Mutabor!

Reviews

Mutabor! Two Wishes 12″ reissue

MUTABOR! emerged from the thriving experimental art and music culture of early ’80s Berlin, after Bettina Köster of MALARIA! and Gary Asquith of REMA-REMA first met at a BIRTHDAY PARTY show in London; Asquith was inspired enough to relocate to Germany so that they could start a project together, with Köster’s MALARIA! bandmates Manon Duursma and Gudrun Bredemann eventually joining up as well. The two tracks on this 1982 12″ are the only recordings from the short-lived group, and it’s fairly easy to connect the dots between Two Wishes, REMA-REMA’s rhythmic, industrial-flirting brutalist drone, and MALARIA!’s dark electronic post-punk drama.

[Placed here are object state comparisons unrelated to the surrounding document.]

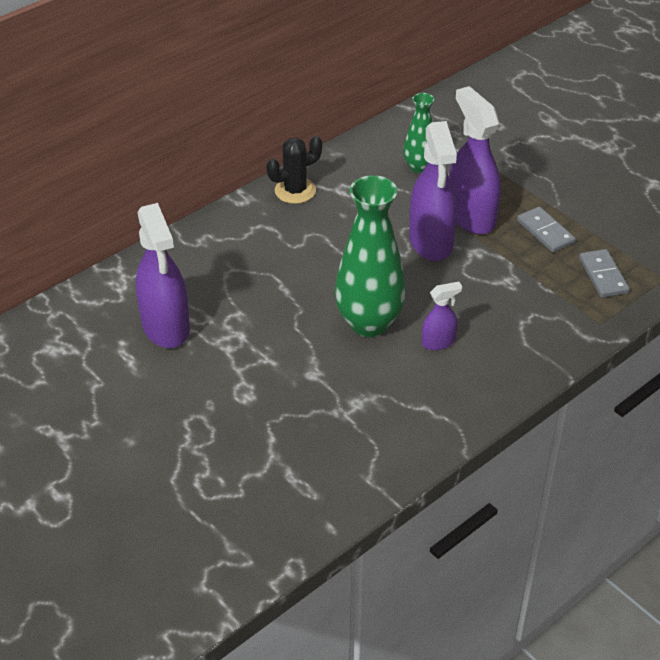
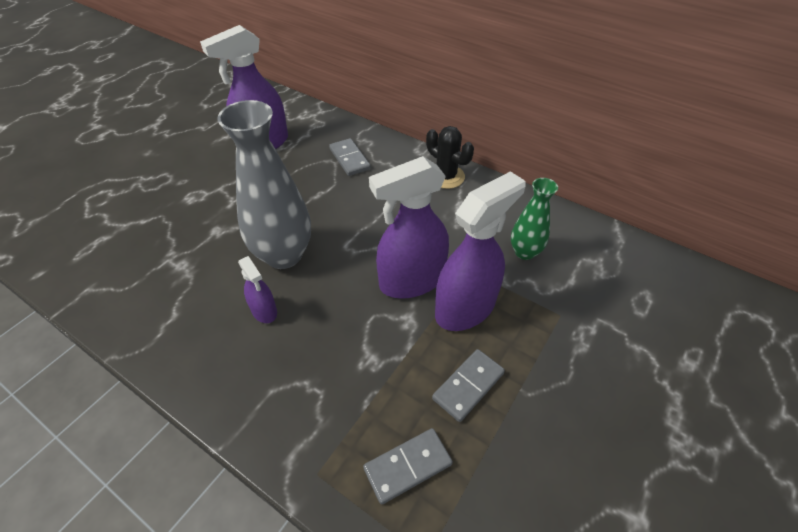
camera: 75 degrees right, 5 degrees up
green vase [335,175,406,337] -> grey vase [217,100,311,269]
none -> grey domino [329,138,371,176]

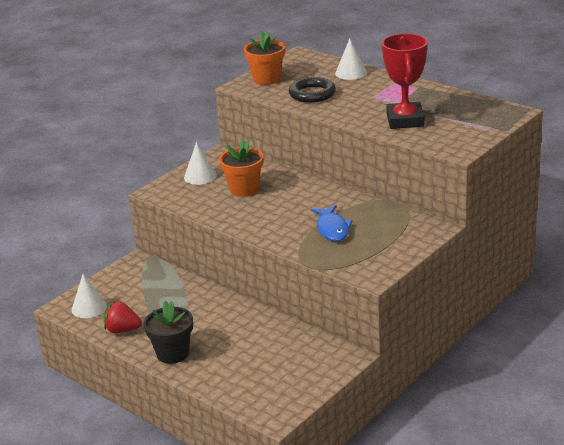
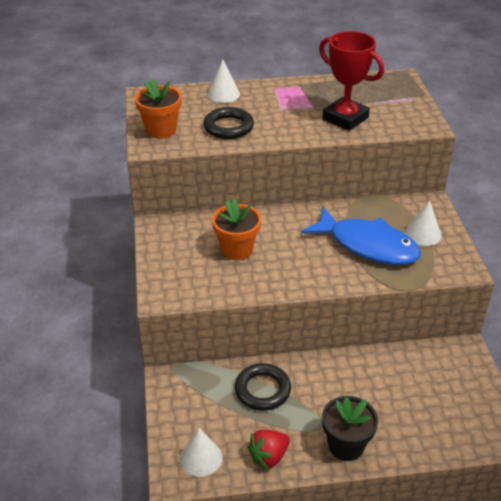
camera: 50 degrees left, 10 degrees up
white cone [184,142,217,185] -> white cone moved to [405,200,442,246]
blue fish [311,205,353,241] -> blue fish [301,207,421,265], size x1.72
none -> black ring [235,363,291,411]

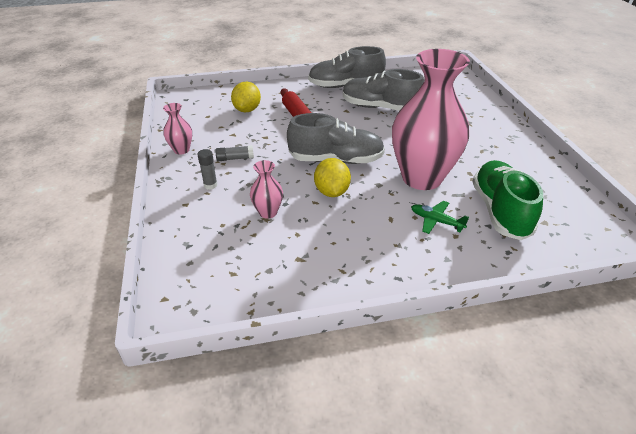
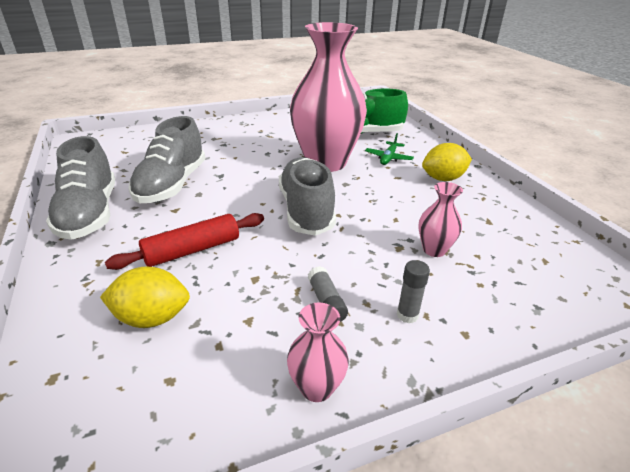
camera: 100 degrees left, 5 degrees down
yellow lemon [314,158,351,197] -> yellow lemon moved to [422,143,472,181]

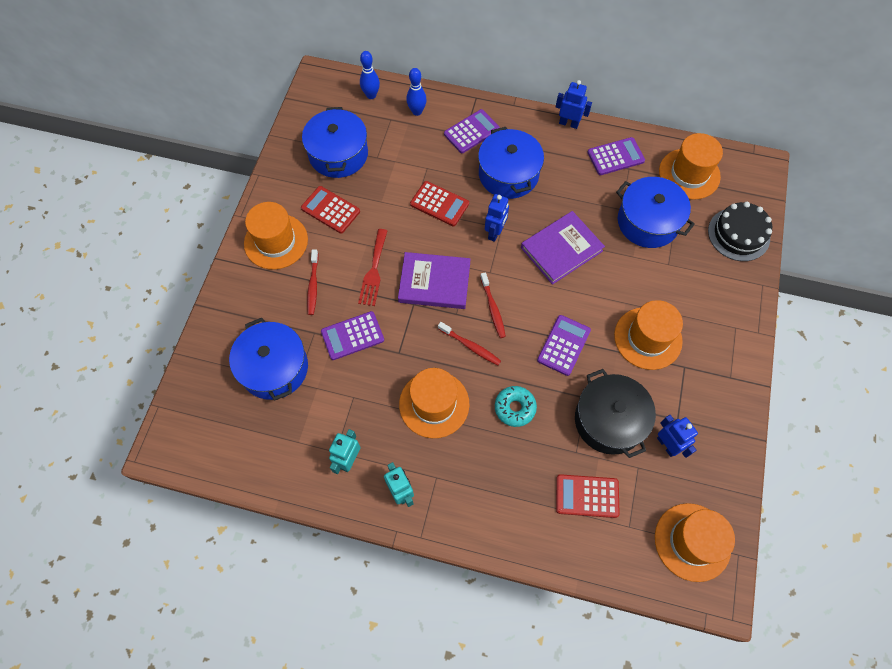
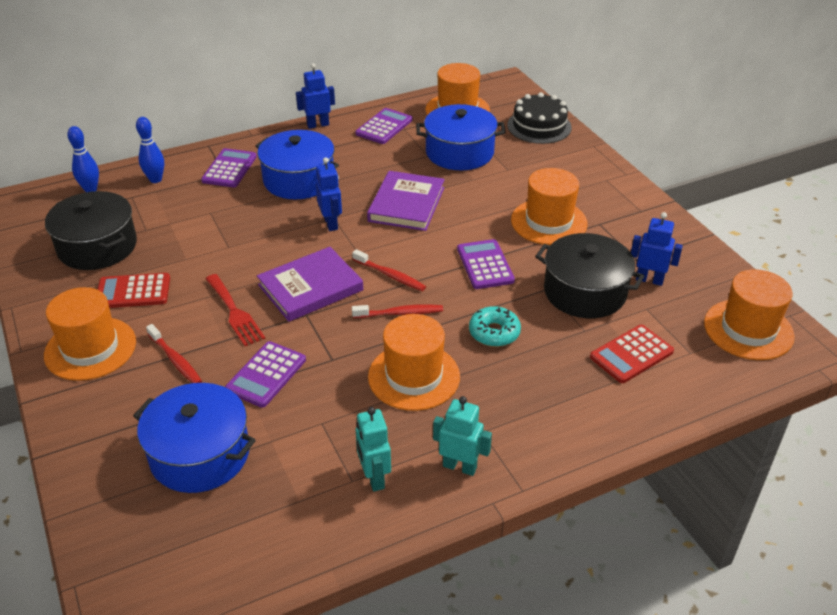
camera: 40 degrees left, 25 degrees down
blue pot [302,107,368,178] -> black pot [45,191,137,270]
red calculator [410,181,469,226] -> none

A-side “1001 Nights” is a total No Wave collision, the aural equivalent of a shattered teacup reassembled with glue (clearly fractured, but precariously held together)—saxophone skronk, rickety organ, clattering auxiliary percussion cutting in against the bare-bones cymbal-free drumming, multiple monotone voices intersecting with each other, and only the briefest shocks of guitar. “Treats” is even sparser, a series of emotionally detached phrasings backed by little more than a few sax squeals and some BAD SEEDS-anticipating piano that’s mirrored by sinister six-string noise. Bleak as hell, but definitely an interesting link in the evolutionary chain of severe ’80s art-punk.